Dünya kamuoyunda fikri mülkiyet haklarının daha etkin korunması için uluslararası iş birliğinin artırılması gerektiğine dikkat çeken Faruk Aktay, “Paris Sözleşmesi, Madrid Protokolü, Patent İşbirliği Anlaşması (PCT), Avrupa Patent Sözleşmesi (EPC), TRIPS Anlaşması, Türkiye’nin de taraf olduğu fikri mülkiyet haklarına ilişkin önemli uluslararası sözleşmelerden bazıları. Yüksek teknoloji ürünlere karşı fikri mülkiyet korumasında yeni kanuni düzenlemeler gerekiyor. Yazılımlarda en çok karşılaşılan ihlal yöntemlerinden biri aynen kopyalamadır.

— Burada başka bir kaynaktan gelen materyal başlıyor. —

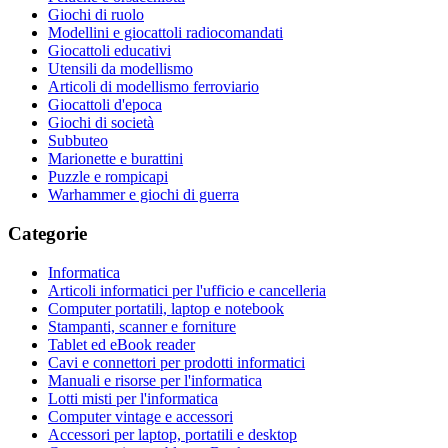
Giochi di ruolo
Modellini e giocattoli radiocomandati
Giocattoli educativi
Utensili da modellismo
Articoli di modellismo ferroviario
Giocattoli d'epoca
Giochi di società
Subbuteo
Marionette e burattini
Puzzle e rompicapi
Warhammer e giochi di guerra
Categorie
Informatica
Articoli informatici per l'ufficio e cancelleria
Computer portatili, laptop e notebook
Stampanti, scanner e forniture
Tablet ed eBook reader
Cavi e connettori per prodotti informatici
Manuali e risorse per l'informatica
Lotti misti per l'informatica
Computer vintage e accessori
Accessori per laptop, portatili e desktop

FSEK, yazılımlar açısından birçok eksiklik barındırıyor ve teknolojik gelişmeler neticesinde oluşan sorunlar çözümsüz kalıyor. Yazılımlar, bilgisayar programları FSEK madde 2 uyarınca korunuyor. Ancak, düşünceler ve ilkeler ile algoritma ve ara yüzler aynı maddede eser sayılmadığından kanun uyarınca korunamıyor. Ayrıca, yapay zekalar FSEK uyarınca gerçek kişi olmadıklarından, yapay zeka tarafından üretilecek ürünler de korumadan yararlanamıyor ve doğrudan kamunun açık kullanımına tabi tutuluyor. Bu nedenle bilgisayar programları, yazılım, veri tabanı ve yapay zeka gibi alanlardaki gelişmelere ayak uyduracak ve her türlü hukuki güvenceyi sağlayacak, belirleyici ve düzenleyici tedbirleri de içerecek şekilde kanuni düzenlemeler hazırlanmalıdır. Türkiye’ye daha fazla yatırım için ideal ortamın oluşmasında bazı parametreleri tasarlayabiliriz. Verimli iş gücü piyasası, sıkı patent ve tescil politikaları, gelişmiş insan kaynağı, üniversite ve araştırma kurumlarıyla iş birliği, altyapı, siber güvenlik politikaları, açık finansal piyasalar, ticari sırların korunmasına ilişkin mevzuat, ekonomik öngörülebilirlik, daha etkin ve hızlı yargılama ve siyasi istikrar bazı parametreler arasında yer alıyor.” diye konuştu.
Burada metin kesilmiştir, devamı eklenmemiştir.